Comparison of the distribution of polymorphic nucleotide positions along 16S rRNA genes of S. fredii (USDA 205), S. meliloti (USDA 1002), M. ciceri (UPM-Ca7), M. loti (NZP 2213), M. amorphae (ACCC 19665), M. mediterraneum (Upm-Ca36), and M. huakuii (CCBAU2609) identifying possible gene conversion events between alleles from evidence gathered with Genconv version 1.02 (52). The arrows indicate base pair mismatches between S. fredii and S. meliloti for which there was a corresponding match between Mesorhizobium and Sinorhizobium.

FIG. 6.

Changes in 16S rRNA gene tree topology following removal of two regions identified as a possible gene conversion event between alleles of two species of Sinorhizobium and four species of Mesorhizobium.

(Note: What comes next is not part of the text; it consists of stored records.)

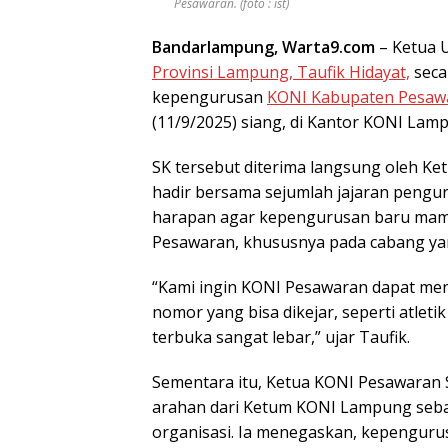
Pesawaran. (foto : ist)
Bandarlampung, Warta9.com
– Ketua 
Provinsi Lampung, Taufik Hidayat,
seca
kepengurusan
KONI Kabupaten Pesawa
(11/9/2025) siang, di Kantor KONI La
SK tersebut diterima langsung oleh K
hadir bersama sejumlah jajaran peng
harapan agar kepengurusan baru mamp
Pesawaran, khususnya pada cabang yang
“Kami ingin KONI Pesawaran dapat men
nomor yang bisa dikejar, seperti atletik
terbuka sangat lebar,” ujar Taufik.
Sementara itu, Ketua KONI Pesawaran
arahan dari Ketum KONI Lampung seb
organisasi. Ia menegaskan, kepenguru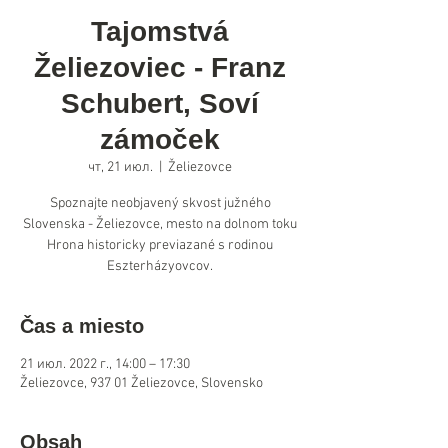
Tajomstvá
Želiezoviec - Franz
Schubert, Soví
zámoček
чт, 21 июл.
  |  
Želiezovce
Spoznajte neobjavený skvost južného
Slovenska - Želiezovce, mesto na dolnom toku
Hrona historicky previazané s rodinou
Eszterházyovcov.
Čas a miesto
21 июл. 2022 г., 14:00 – 17:30
Želiezovce, 937 01 Želiezovce, Slovensko
Obsah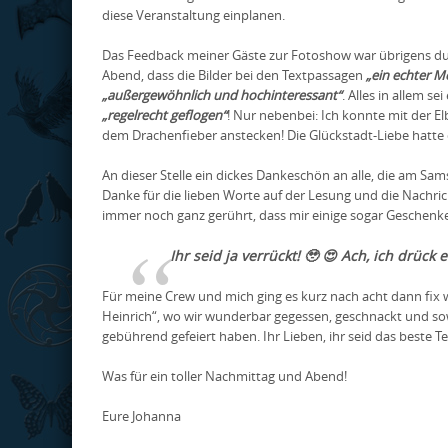
diese Veranstaltung einplanen.
Das Feedback meiner Gäste zur Fotoshow war übrigens du
Abend, dass die Bilder bei den Textpassagen
„ein echter M
„außergewöhnlich und hochinteressant“
. Alles in allem sei
„regelrecht geflogen“
! Nur nebenbei: Ich konnte mit der E
dem Drachenfieber anstecken! Die Glückstadt-Liebe hatte 
An dieser Stelle ein dickes Dankeschön an alle, die am Sam
Danke für die lieben Worte auf der Lesung und die Nachri
immer noch ganz gerührt, dass mir einige sogar Geschenk
Ihr seid ja verrückt! 🥹 😍 Ach, ich drück e
Für meine Crew und mich ging es kurz nach acht dann fix w
Heinrich“, wo wir wunderbar gegessen, geschnackt und so
gebührend gefeiert haben. Ihr Lieben, ihr seid das beste 
Was für ein toller Nachmittag und Abend!
Eure Johanna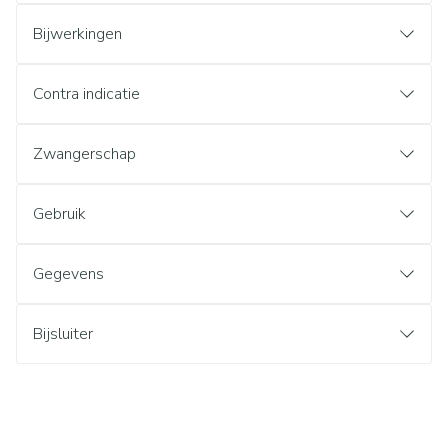
Bijwerkingen
Contra indicatie
Zwangerschap
Gebruik
Gegevens
Bijsluiter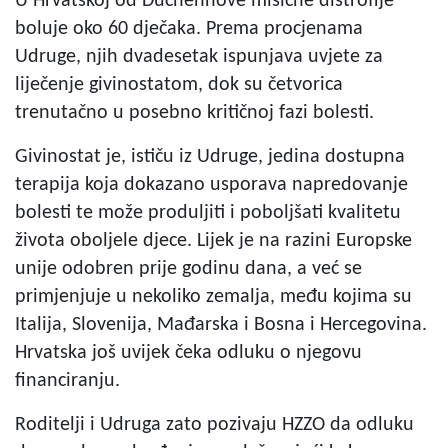
U Hrvatskoj od Duchennove mišićne distrofije
boluje oko 60 dječaka. Prema procjenama
Udruge, njih dvadesetak ispunjava uvjete za
liječenje givinostatom, dok su četvorica
trenutačno u posebno kritičnoj fazi bolesti.
Givinostat je, ističu iz Udruge, jedina dostupna
terapija koja dokazano usporava napredovanje
bolesti te može produljiti i poboljšati kvalitetu
života oboljele djece. Lijek je na razini Europske
unije odobren prije godinu dana, a već se
primjenjuje u nekoliko zemalja, među kojima su
Italija, Slovenija, Mađarska i Bosna i Hercegovina.
Hrvatska još uvijek čeka odluku o njegovu
financiranju.
Roditelji i Udruga zato pozivaju HZZO da odluku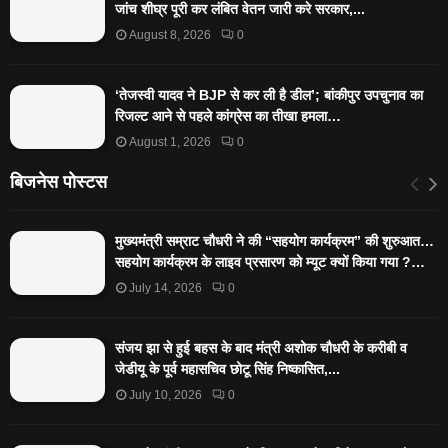
जांच शीघ्र पूरी कर लंबित वेतन जारी करे सरकार,...
August 8, 2026
0
‘तेजस्‍वी यादव ने BJP से कर ली है डील’; बांकीपुर उपचुनाव का
रिजल्‍ट आने से पहले कांग्रेस का तीखा हमला…
August 1, 2026
0
बिजनेस पोस्टस
मुख्यमंत्री सम्राट चौधरी ने की “सहयोग कार्यक्रम” की शुरुआत…
सहयोग कार्यक्रम के लाइव प्रसारण को म्यूट क्यों किया गया ?…
July 14, 2026
0
संजय झा से हुई बहस के बाद मंत्री अशोक चौधरी के करीबी व
जेडीयू के पूर्व महासचिव छोटू सिंह निष्कासित,...
July 10, 2026
0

The distance control tree is presented in Fig. 1A, which is compared with the distance tree after removal of the 317-bp fragment (A). Also shown is the tree topology obtained using the combined region that was deleted from the alignment (B). Trees assembled in a stepwise manner with parsimony analysis by using Paup version 4.0b8a (58) had the same topologies as the distance trees shown.